WHAT YOU ARE ASKED TO DO =
Give back every record below word for word, with the pictures omitted.

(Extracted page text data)
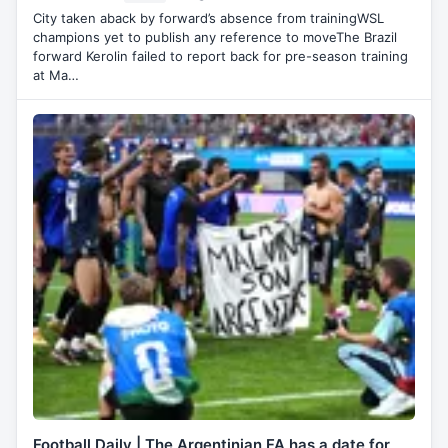
City taken aback by forward’s absence from trainingWSL
champions yet to publish any reference to moveThe Brazil
forward Kerolin failed to report back for pre-season training
at Ma…
Football Daily | The Argentinian FA has a date for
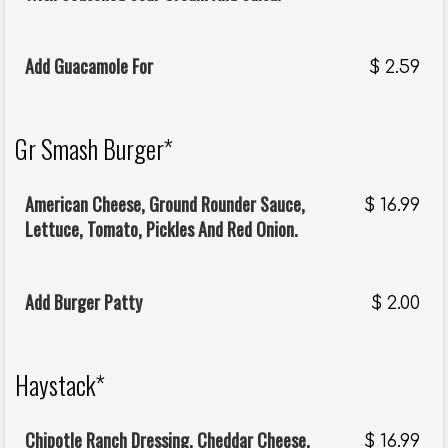
Add Guacamole For
$
2.59
Gr Smash Burger*
American Cheese, Ground Rounder Sauce,
$
16.99
Lettuce, Tomato, Pickles And Red Onion.
Add Burger Patty
$
2.00
Haystack*
Chipotle Ranch Dressing, Cheddar Cheese,
$
16.99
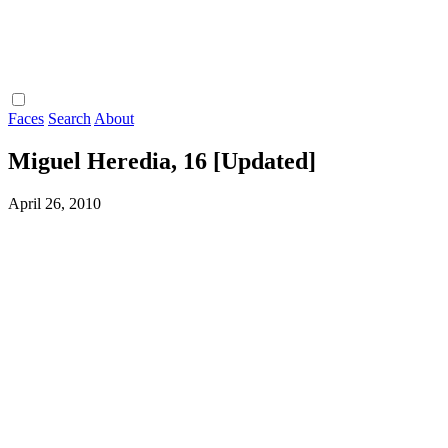
Faces
Search
About
Miguel Heredia, 16 [Updated]
April 26, 2010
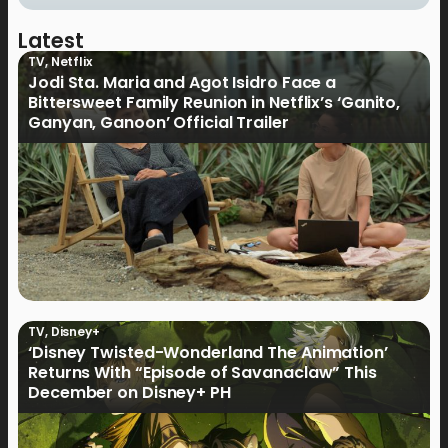
Latest
TV
,
Netflix
Jodi Sta. Maria and Agot Isidro Face a
Bittersweet Family Reunion in Netflix’s ‘Ganito,
Ganyan, Ganoon’ Official Trailer
TV
,
Disney+
‘Disney Twisted-Wonderland The Animation’
Returns With “Episode of Savanaclaw” This
December on Disney+ PH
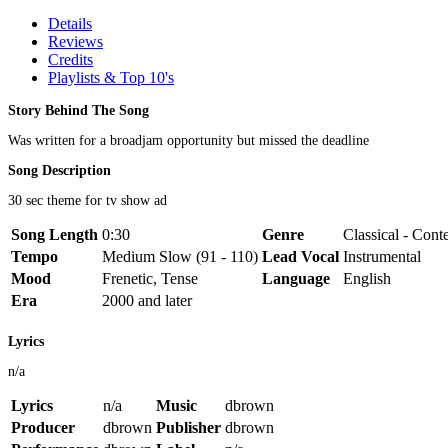
Details
Reviews
Credits
Playlists & Top 10's
Story Behind The Song
Was written for a broadjam opportunity but missed the deadline
Song Description
30 sec theme for tv show ad
Song Length
0:30
Genre
Classical - Cont
Tempo
Medium Slow (91 - 110)
Lead Vocal
Instrumental
Mood
Frenetic, Tense
Language
English
Era
2000 and later
Lyrics
n/a
Lyrics
n/a
Music
dbrown
Producer
dbrown
Publisher
dbrown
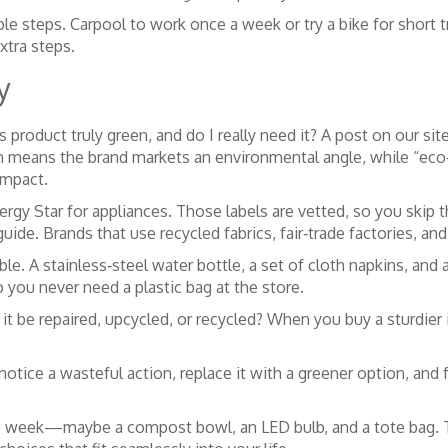
ple steps. Carpool to work once a week or try a bike for short 
xtra steps.
y
product truly green, and do I really need it? A post on our sit
en means the brand markets an environmental angle, while “eco
impact.
Energy Star for appliances. Those labels are vetted, so you skip
ide. Brands that use recycled fabrics, fair‑trade factories, an
le. A stainless‑steel water bottle, a set of cloth napkins, an
o you never need a plastic bag at the store.
an it be repaired, upcycled, or recycled? When you buy a sturdie
 notice a wasteful action, replace it with a greener option, a
is week—maybe a compost bowl, an LED bulb, and a tote bag. T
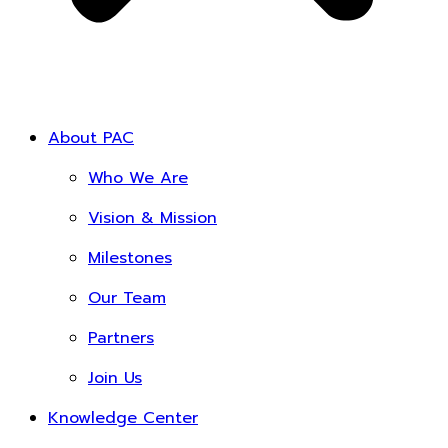
About PAC
Who We Are
Vision & Mission
Milestones
Our Team
Partners
Join Us
Knowledge Center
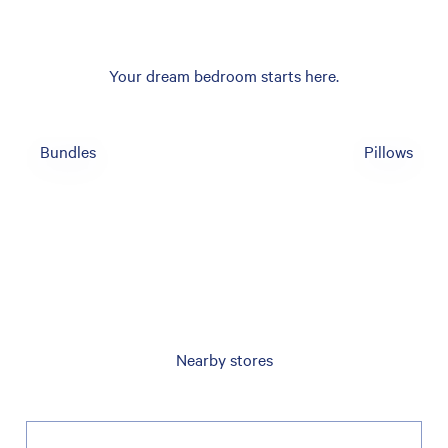
Your dream bedroom starts here.
Bundles
Pillows
Nearby stores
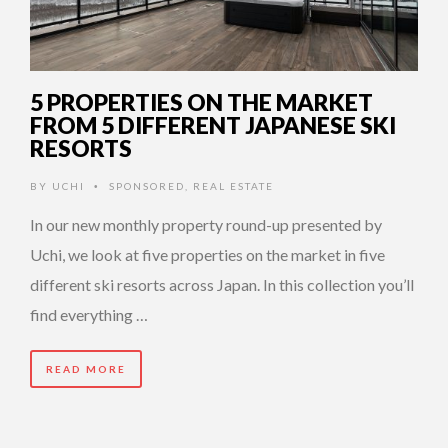
5 PROPERTIES ON THE MARKET
FROM 5 DIFFERENT JAPANESE SKI
RESORTS
BY
UCHI
SPONSORED
,
REAL ESTATE
•
In our new monthly property round-up presented by
Uchi, we look at five properties on the market in five
different ski resorts across Japan. In this collection you’ll
find everything …
READ MORE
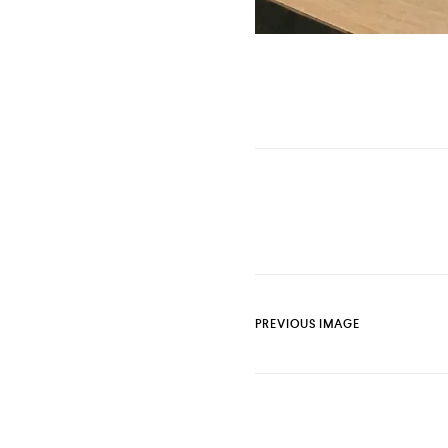
PREVIOUS IMAGE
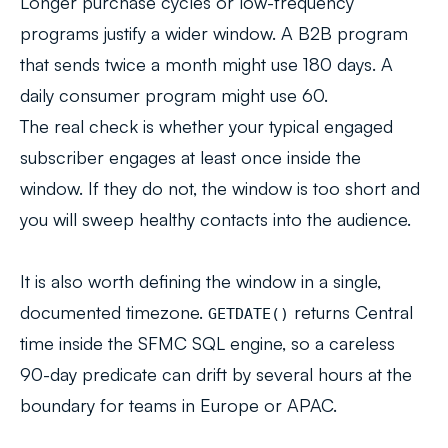
Longer purchase cycles or low-frequency
programs justify a wider window. A B2B program
that sends twice a month might use 180 days. A
daily consumer program might use 60.
The real check is whether your typical engaged
subscriber engages at least once inside the
window. If they do not, the window is too short and
you will sweep healthy contacts into the audience.
It is also worth defining the window in a single,
documented timezone.
returns Central
GETDATE()
time inside the SFMC SQL engine, so a careless
90-day predicate can drift by several hours at the
boundary for teams in Europe or APAC.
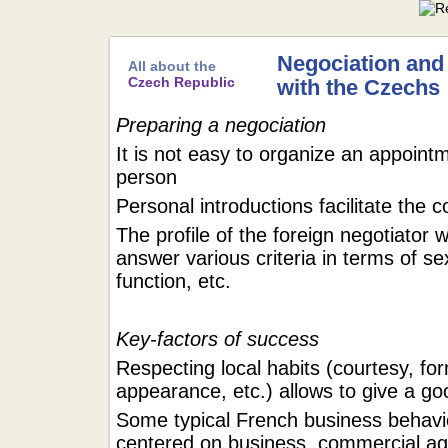
Negociation and
All about the
Czech Republic
with the Czechs
Preparing a negociation
It is not easy to organize an appointm
person
Personal introductions facilitate the 
The profile of the foreign negotiator w
answer various criteria in terms of se
function, etc.
Key-factors of success
Respecting local habits (courtesy, for
appearance, etc.) allows to give a g
Some typical French business behavi
centered on business, commercial ag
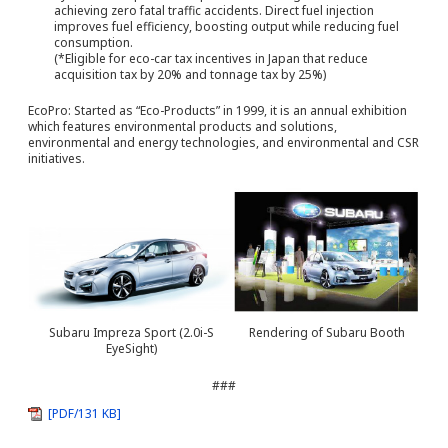
achieving zero fatal traffic accidents. Direct fuel injection
improves fuel efficiency, boosting output while reducing fuel
consumption.
(*Eligible for eco-car tax incentives in Japan that reduce
acquisition tax by 20% and tonnage tax by 25%)
EcoPro: Started as “Eco-Products” in 1999, it is an annual exhibition
which features environmental products and solutions,
environmental and energy technologies, and environmental and CSR
initiatives.
Subaru Impreza Sport (2.0i-S
Rendering of Subaru Booth
EyeSight)
###
[PDF/131 KB]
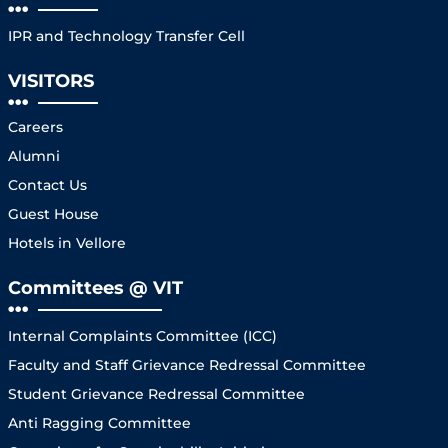
IPR and Technology Transfer Cell
VISITORS
Careers
Alumni
Contact Us
Guest House
Hotels in Vellore
Committees @ VIT
Internal Complaints Committee (ICC)
Faculty and Staff Grievance Redressal Committee
Student Grievance Redressal Committee
Anti Ragging Committee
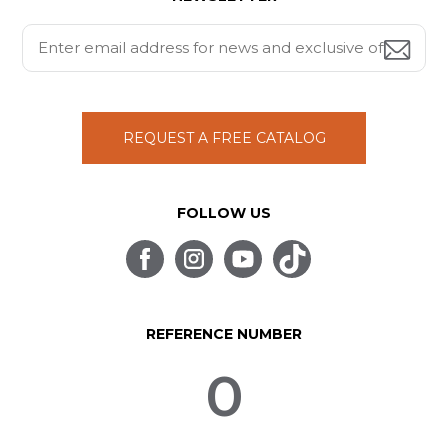
REQUEST A FREE CATALOG
FOLLOW US
REFERENCE NUMBER
0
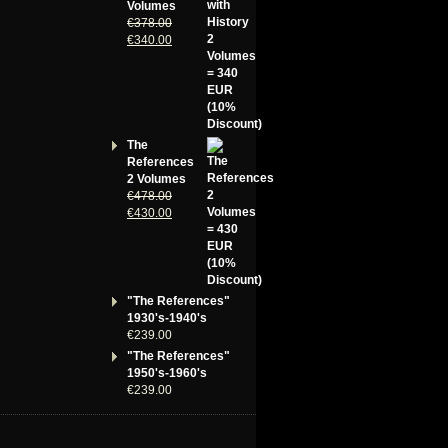
Volumes
€
378.00
€
340.00
The
References
2 Volumes
€
478.00
€
430.00
"The References"
1930's-1940's
€
239.00
"The References"
1950's-1960's
€
239.00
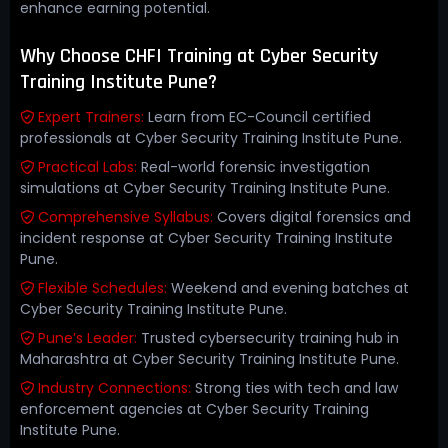
enhance earning potential.
Why Choose CHFI Training at Cyber Security
Training Institute Pune?
Expert Trainers:
Learn from EC-Council certified
professionals at Cyber Security Training Institute Pune.
Practical Labs:
Real-world forensic investigation
simulations at Cyber Security Training Institute Pune.
Comprehensive Syllabus:
Covers digital forensics and
incident response at Cyber Security Training Institute
Pune.
Flexible Schedules:
Weekend and evening batches at
Cyber Security Training Institute Pune.
Pune’s Leader:
Trusted cybersecurity training hub in
Maharashtra at Cyber Security Training Institute Pune.
Industry Connections:
Strong ties with tech and law
enforcement agencies at Cyber Security Training
Institute Pune.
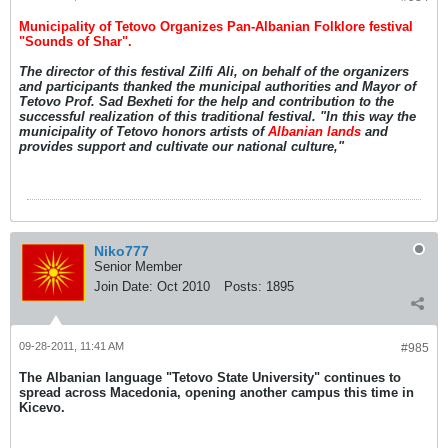
Municipality of Tetovo Organizes Pan-Albanian Folklore festival
"Sounds of Shar".
The director of this festival Zilfi Ali, on behalf of the organizers
and participants thanked the municipal authorities and Mayor of
Tetovo Prof. Sad Bexheti for the help and contribution to the
successful realization of this traditional festival. "In this way the
municipality of Tetovo honors artists of
Albanian lands
and
provides support and cultivate our national culture,"
Niko777
Senior Member
Join Date:
Oct 2010
Posts:
1895
09-28-2011, 11:41 AM
#985
The Albanian language "Tetovo State University" continues to
spread across Macedonia, opening another campus this time in
Kicevo.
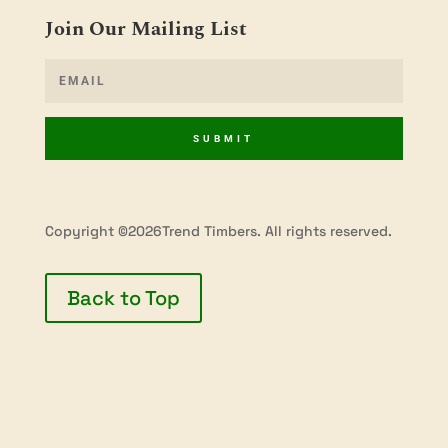
Join Our Mailing List
SUBMIT
Copyright ©2026Trend Timbers. All rights reserved.
Back to Top
Privacy Policy
Terms & Conditions
Shipping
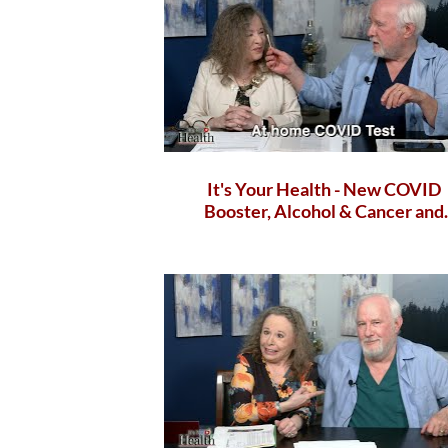
It's Your Health - New COVID
Booster, Alcohol & Cancer and
health benefits of apples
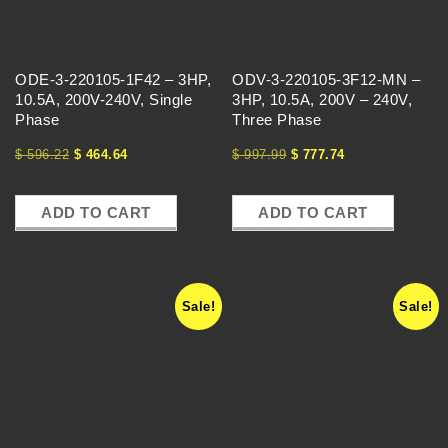
ODE-3-220105-1F42 – 3HP,
ODV-3-220105-3F12-MN –
10.5A, 200V-240V, Single
3HP, 10.5A, 200V – 240V,
Phase
Three Phase
$
596.22
$
464.64
$
997.99
$
777.74
ADD TO CART
ADD TO CART
Sale!
Sale!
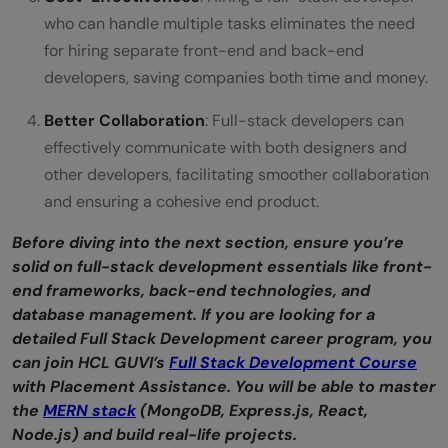
who can handle multiple tasks eliminates the need
for hiring separate front-end and back-end
developers, saving companies both time and money.
Better Collaboration
: Full-stack developers can
effectively communicate with both designers and
other developers, facilitating smoother collaboration
and ensuring a cohesive end product.
Before diving into the next section, ensure you’re
solid on full-stack development essentials like front-
end frameworks, back-end technologies, and
database management. If you are looking for a
detailed Full Stack Development career program, you
can join HCL GUVI’s
Full Stack Development Course
with Placement Assistance. You will be able to master
the
MERN stack
(MongoDB, Express.js, React,
Node.js) and build real-life projects.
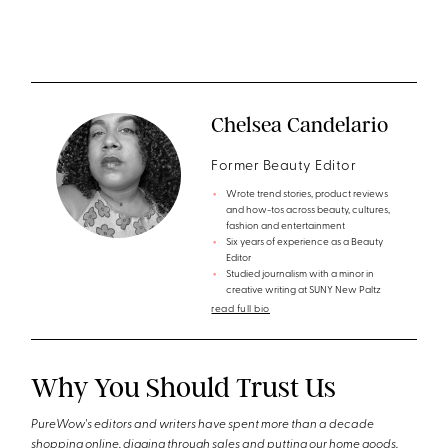
Chelsea Candelario
Former Beauty Editor
Wrote trend stories, product reviews
and how-tos across beauty, cultures,
fashion and entertainment
Six years of experience as a Beauty
Editor
Studied journalism with a minor in
creative writing at SUNY New Paltz
read full bio
Why You Should Trust Us
PureWow's editors and writers have spent more than a decade
shopping online, digging through sales and putting our home goods,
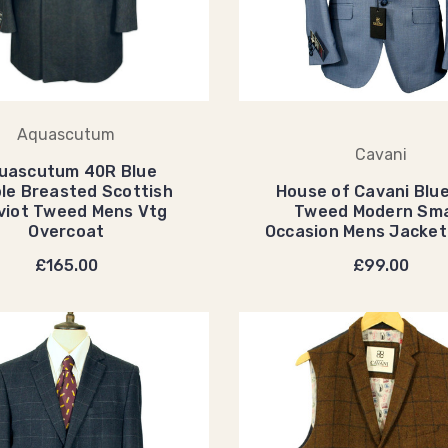
Aquascutum
Cavani
uascutum 40R Blue
le Breasted Scottish
House of Cavani Blu
viot Tweed Mens Vtg
Tweed Modern Sm
Overcoat
Occasion Mens Jacke
£165.00
£99.00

RESULT OF THE TASK =
City taken aback by forward’s absence from trainingWSL
champions yet to publish any reference to moveThe Brazil
forward Kerolin failed to report back for pre-season training
at Ma…
Football Daily | The Argentinian FA has a date for
Add Guacamole For
$
2.59
Gr Smash Burger*
American Cheese, Ground Rounder Sauce,
$
16.99
Lettuce, Tomato, Pickles And Red Onion.
Add Burger Patty
$
2.00
Haystack*
Chipotle Ranch Dressing, Cheddar Cheese,
$
16.99
Faces
Search
About
Miguel Heredia, 16 [Updated]
April 26, 2010
Latest
TV
,
Netflix
Jodi Sta. Maria and Agot Isidro Face a
Bittersweet Family Reunion in Netflix’s ‘Ganito,
Ganyan, Ganoon’ Official Trailer
TV
,
Disney+
‘Disney Twisted-Wonderland The Animation’
Returns With “Episode of Savanaclaw” This
December on Disney+ PH
Details
Reviews
Credits
Playlists & Top 10's
Story Behind The Song
Was written for a broadjam opportunity but missed the deadline
Song Description
30 sec theme for tv show ad
Song Length
0:30
Genre
Classical - Cont
Tempo
Medium Slow (91 - 110)
Lead Vocal
Instrumental
Mood
Frenetic, Tense
Language
English
Era
2000 and later
Lyrics
n/a
Lyrics
n/a
Music
dbrown
Producer
dbrown
Publisher
dbrown
ple steps. Carpool to work once a week or try a bike for short 
xtra steps.
y
product truly green, and do I really need it? A post on our sit
en means the brand markets an environmental angle, while “eco
impact.
Energy Star for appliances. Those labels are vetted, so you skip
ide. Brands that use recycled fabrics, fair‑trade factories, an
le. A stainless‑steel water bottle, a set of cloth napkins, an
o you never need a plastic bag at the store.
an it be repaired, upcycled, or recycled? When you buy a sturdie
 notice a wasteful action, replace it with a greener option, a
is week—maybe a compost bowl, an LED bulb, and a tote bag. T
About PAC
Who We Are
Vision & Mission
Milestones
Our Team
Partners
Join Us
Knowledge Center
Your dream bedroom starts here.
Bundles
Pillows
Nearby stores
5 PROPERTIES ON THE MARKET
FROM 5 DIFFERENT JAPANESE SKI
RESORTS
BY
UCHI
SPONSORED
,
REAL ESTATE
•
In our new monthly property round-up presented by
Uchi, we look at five properties on the market in five
different ski resorts across Japan. In this collection you’ll
find everything …
READ MORE
PREVIOUS IMAGE
Longer purchase cycles or low-frequency
programs justify a wider window. A B2B program
that sends twice a month might use 180 days. A
daily consumer program might use 60.
The real check is whether your typical engaged
subscriber engages at least once inside the
window. If they do not, the window is too short and
you will sweep healthy contacts into the audience.
It is also worth defining the window in a single,
documented timezone.
returns Central
GETDATE()
time inside the SFMC SQL engine, so a careless
90-day predicate can drift by several hours at the
boundary for teams in Europe or APAC.
Negociation and
All about the
Czech Republic
with the Czechs
Preparing a negociation
It is not easy to organize an appointm
person
Personal introductions facilitate the 
The profile of the foreign negotiator w
answer various criteria in terms of se
function, etc.
Key-factors of success
Respecting local habits (courtesy, for
appearance, etc.) allows to give a g
Some typical French business behavi
centered on business, commercial ag
achieving zero fatal traffic accidents. Direct fuel injection
improves fuel efficiency, boosting output while reducing fuel
consumption.
(*Eligible for eco-car tax incentives in Japan that reduce
acquisition tax by 20% and tonnage tax by 25%)
EcoPro: Started as “Eco-Products” in 1999, it is an annual exhibition
which features environmental products and solutions,
environmental and energy technologies, and environmental and CSR
initiatives.
Subaru Impreza Sport (2.0i-S
Rendering of Subaru Booth
EyeSight)
###
[PDF/131 KB]
IPR and Technology Transfer Cell
VISITORS
Careers
Alumni
Contact Us
Guest House
Hotels in Vellore
Committees @ VIT
Internal Complaints Committee (ICC)
Faculty and Staff Grievance Redressal Committee
Student Grievance Redressal Committee
Anti Ragging Committee
REQUEST A FREE CATALOG
FOLLOW US
REFERENCE NUMBER
0
Volumes
€
378.00
€
340.00
The
References
2 Volumes
€
478.00
€
430.00
"The References"
1930's-1940's
€
239.00
"The References"
1950's-1960's
€
239.00
enhance earning potential.
Why Choose CHFI Training at Cyber Security
Training Institute Pune?
Expert Trainers:
Learn from EC-Council certified
professionals at Cyber Security Training Institute Pune.
Practical Labs:
Real-world forensic investigation
simulations at Cyber Security Training Institute Pune.
Comprehensive Syllabus:
Covers digital forensics and
incident response at Cyber Security Training Institute
Pune.
Flexible Schedules:
Weekend and evening batches at
Cyber Security Training Institute Pune.
Pune’s Leader:
Trusted cybersecurity training hub in
Maharashtra at Cyber Security Training Institute Pune.
Industry Connections:
Strong ties with tech and law
enforcement agencies at Cyber Security Training
Institute Pune.
Municipality of Tetovo Organizes Pan-Albanian Folklore festival
"Sounds of Shar".
The director of this festival Zilfi Ali, on behalf of the organizers
and participants thanked the municipal authorities and Mayor of
Tetovo Prof. Sad Bexheti for the help and contribution to the
successful realization of this traditional festival. "In this way the
municipality of Tetovo honors artists of
Albanian lands
and
provides support and cultivate our national culture,"
Niko777
Senior Member
Join Date:
Oct 2010
Posts:
1895
09-28-2011, 11:41 AM
#985
The Albanian language "Tetovo State University" continues to
spread across Macedonia, opening another campus this time in
Kicevo.
Join Our Mailing List
SUBMIT
Copyright ©2026Trend Timbers. All rights reserved.
Back to Top
Privacy Policy
Terms & Conditions
Shipping
It's Your Health - New COVID
Booster, Alcohol & Cancer and
health benefits of apples
ODE-3-220105-1F42 – 3HP,
ODV-3-220105-3F12-MN –
10.5A, 200V-240V, Single
3HP, 10.5A, 200V – 240V,
Phase
Three Phase
$
596.22
$
464.64
$
997.99
$
777.74
ADD TO CART
ADD TO CART
Sale!
Sale!
who can handle multiple tasks eliminates the need
for hiring separate front-end and back-end
developers, saving companies both time and money.
Better Collaboration
: Full-stack developers can
effectively communicate with both designers and
other developers, facilitating smoother collaboration
and ensuring a cohesive end product.
Before diving into the next section, ensure you’re
solid on full-stack development essentials like front-
end frameworks, back-end technologies, and
database management. If you are looking for a
detailed Full Stack Development career program, you
can join HCL GUVI’s
Full Stack Development Course
with Placement Assistance. You will be able to master
the
MERN stack
(MongoDB, Express.js, React,
Node.js) and build real-life projects.
Chelsea Candelario
Former Beauty Editor
Wrote trend stories, product reviews
and how-tos across beauty, cultures,
fashion and entertainment
Six years of experience as a Beauty
Editor
Studied journalism with a minor in
creative writing at SUNY New Paltz
read full bio
Why You Should Trust Us
PureWow's editors and writers have spent more than a decade
shopping online, digging through sales and putting our home goods,
Aquascutum
Cavani
uascutum 40R Blue
le Breasted Scottish
House of Cavani Blu
viot Tweed Mens Vtg
Tweed Modern Sm
Overcoat
Occasion Mens Jacke
£165.00
£99.00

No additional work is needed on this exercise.